Index: linux-2.6.22-rc4-ck1/include/linux/mmzone.h
===================================================================
--- linux-2.6.22-rc4-ck1.orig/include/linux/mmzone.h	2007-06-10 21:59:55.000000000 +1000
+++ linux-2.6.22-rc4-ck1/include/linux/mmzone.h	2007-06-10 21:59:56.000000000 +1000
@@ -468,7 +468,7 @@ typedef struct pglist_data {
 void get_zone_counts(unsigned long *active, unsigned long *inactive,
 			unsigned long *free);
 void build_all_zonelists(void);
-void wakeup_kswapd(struct zone *zone, int order);
+void wakeup_kswapd(struct zone *zone, int order, struct task_struct *p);
 int zone_watermark_ok(struct zone *z, int order, unsigned long mark,
 		int classzone_idx, int alloc_flags);
 enum memmap_context {
Index: linux-2.6.22-rc4-ck1/mm/page_alloc.c
===================================================================
--- linux-2.6.22-rc4-ck1.orig/mm/page_alloc.c	2007-06-10 21:59:55.000000000 +1000
+++ linux-2.6.22-rc4-ck1/mm/page_alloc.c	2007-06-10 21:59:56.000000000 +1000
@@ -1250,7 +1250,7 @@ restart:
 		goto nopage;
 
 	for (z = zonelist->zones; *z; z++)
-		wakeup_kswapd(*z, order);
+		wakeup_kswapd(*z, order, p);
 
 	/*
 	 * OK, we're below the kswapd watermark and have kicked background
Index: linux-2.6.22-rc4-ck1/mm/vmscan.c
===================================================================
--- linux-2.6.22-rc4-ck1.orig/mm/vmscan.c	2007-06-10 21:59:55.000000000 +1000
+++ linux-2.6.22-rc4-ck1/mm/vmscan.c	2007-06-10 21:59:56.000000000 +1000
@@ -956,6 +956,34 @@ static unsigned long shrink_zone(int pri
 }
 
 /*
+ * Helper functions to adjust nice level of kswapd, based on the priority of
+ * the task (p) that called it.

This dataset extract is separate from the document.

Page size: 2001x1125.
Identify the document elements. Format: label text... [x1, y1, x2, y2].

If it is already higher priority we do not
+ * demote its nice level since it is still working on behalf of a higher
+ * priority task. With kernel threads we leave it at nice 0.
+ *
+ * We don't ever run kswapd real time, so if a real time task calls kswapd we
+ * set it to highest SCHED_NORMAL priority.
+ */
+static int effective_sc_prio(struct task_struct *p)
+{
+	if (likely(p->mm)) {
+		if (rt_task(p))
+			return -20;
+		return task_nice(p);
+	}
+	return 0;
+}
+
+static void set_kswapd_nice(struct task_struct *kswapd, struct task_struct *p,
+			    int active)
+{
+	long nice = effective_sc_prio(p);
+
+	if (task_nice(kswapd) > nice || !active)
+		set_user_nice(kswapd, nice);
+}
+
+/*
  * This is the direct reclaim path, for page-allocating processes.  We only
  * try to reclaim pages from zones which will satisfy the caller's allocation
  * request.
@@ -1346,6 +1374,7 @@ static int kswapd(void *p)

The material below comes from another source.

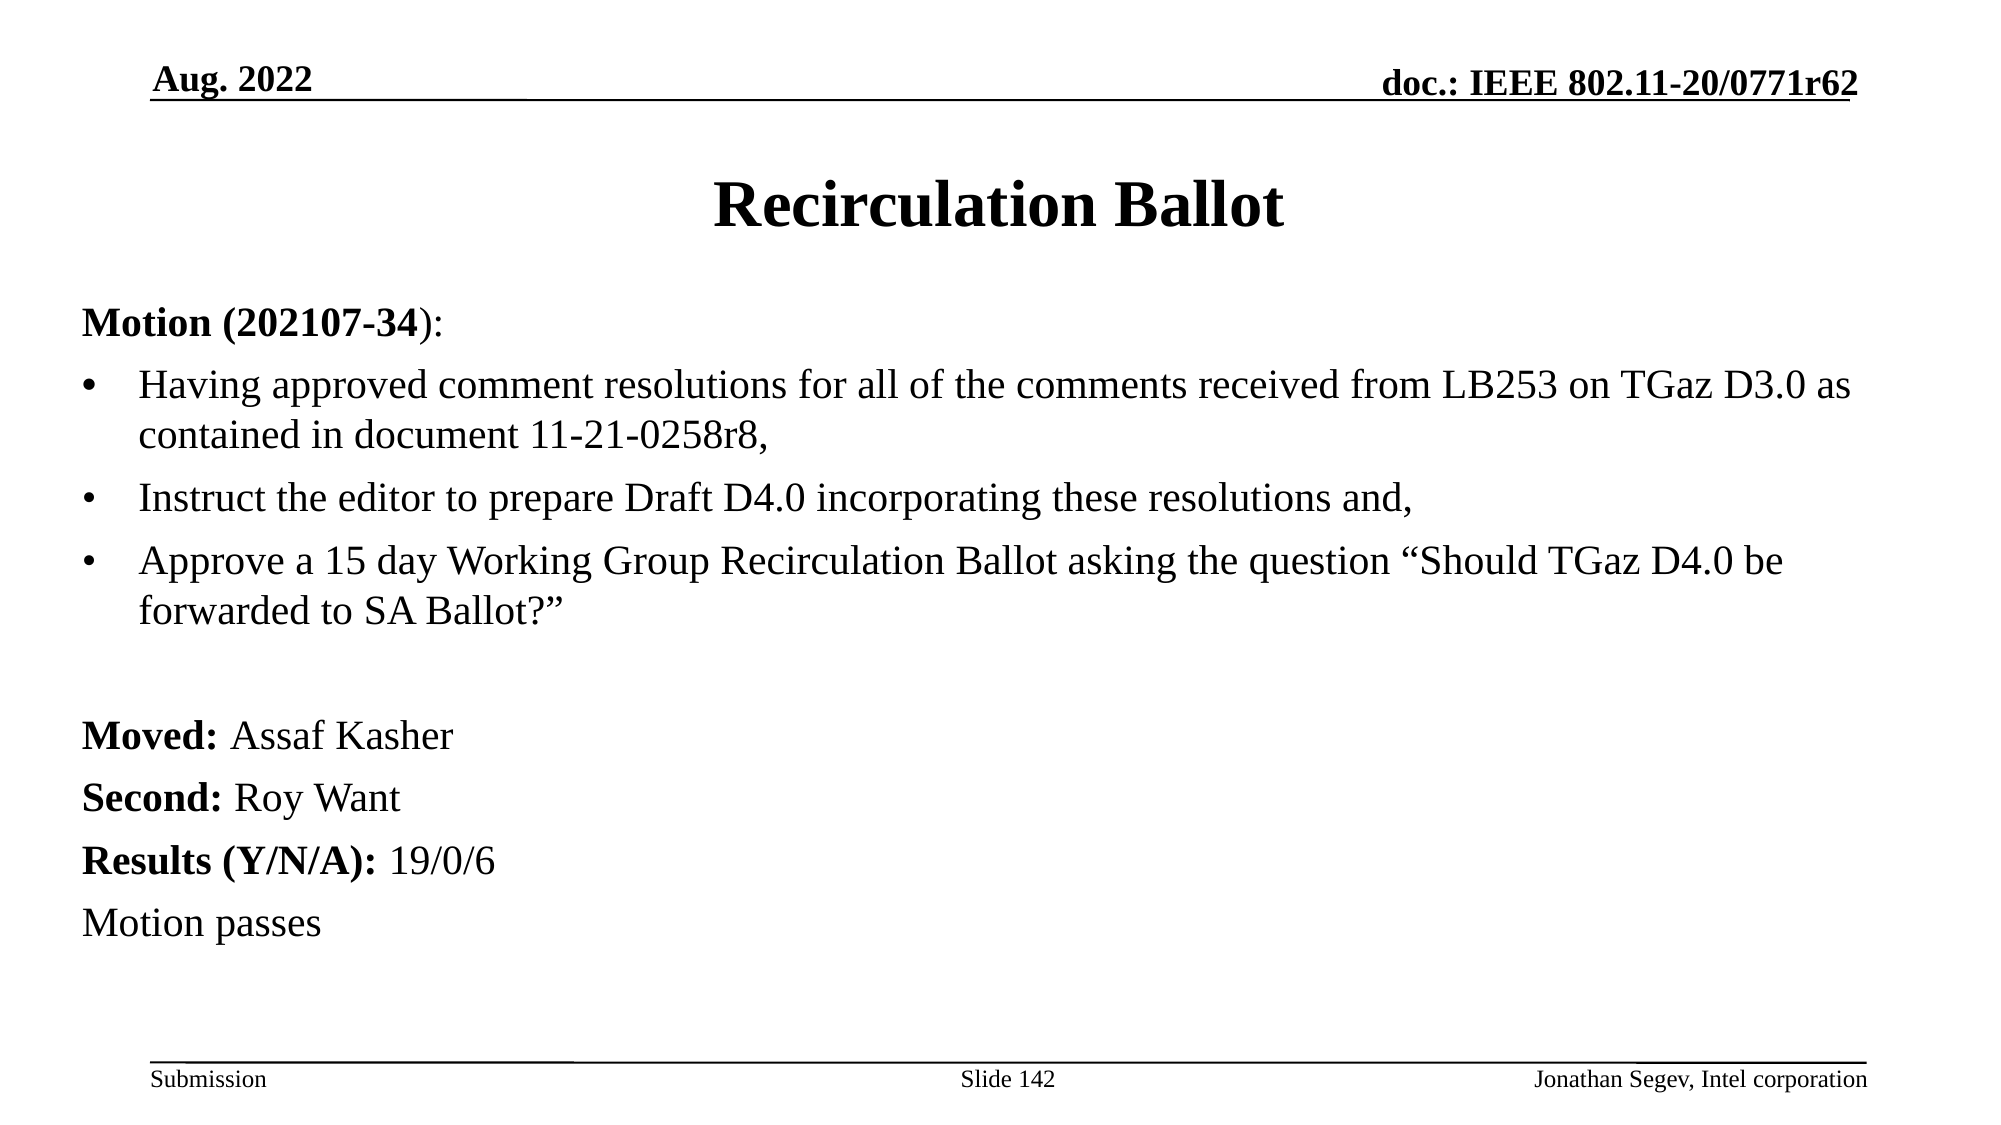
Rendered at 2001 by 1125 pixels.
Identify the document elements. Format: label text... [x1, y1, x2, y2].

slide_number Slide 142 [950, 1061, 1067, 1123]
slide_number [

 			if (!freezing(current))
 				schedule();
 
+			set_user_nice(tsk, 0);
 			order = pgdat->kswapd_max_order;
 		}
 		finish_wait(&pgdat->kswapd_wait, &wait);
@@ -1363,9 +1392,10 @@ static int kswapd(void *p)
 /*
  * A zone is low on free memory, so wake its kswapd task to service it.
  */
-void wakeup_kswapd(struct zone *zone, int order)
+void wakeup_kswapd(struct zone *zone, int order, struct task_struct *p)
 {
 	pg_data_t *pgdat;
+	int active;
 
 	if (!populated_zone(zone))
 		return;
@@ -1377,7 +1407,9 @@ void wakeup_kswapd(struct zone *zone, in
 		pgdat->kswapd_max_order = order;
 	if (!cpuset_zone_allowed_hardwall(zone, GFP_KERNEL))
 		return;
-	if (!waitqueue_active(&pgdat->kswapd_wait))
+	active = waitqueue_active(&pgdat->kswapd_wait);
+	set_kswapd_nice(pgdat->kswapd, p, active);
+	if (!active)
 		return;
 	wake_up_interruptible(&pgdat->kswapd_wait);
 }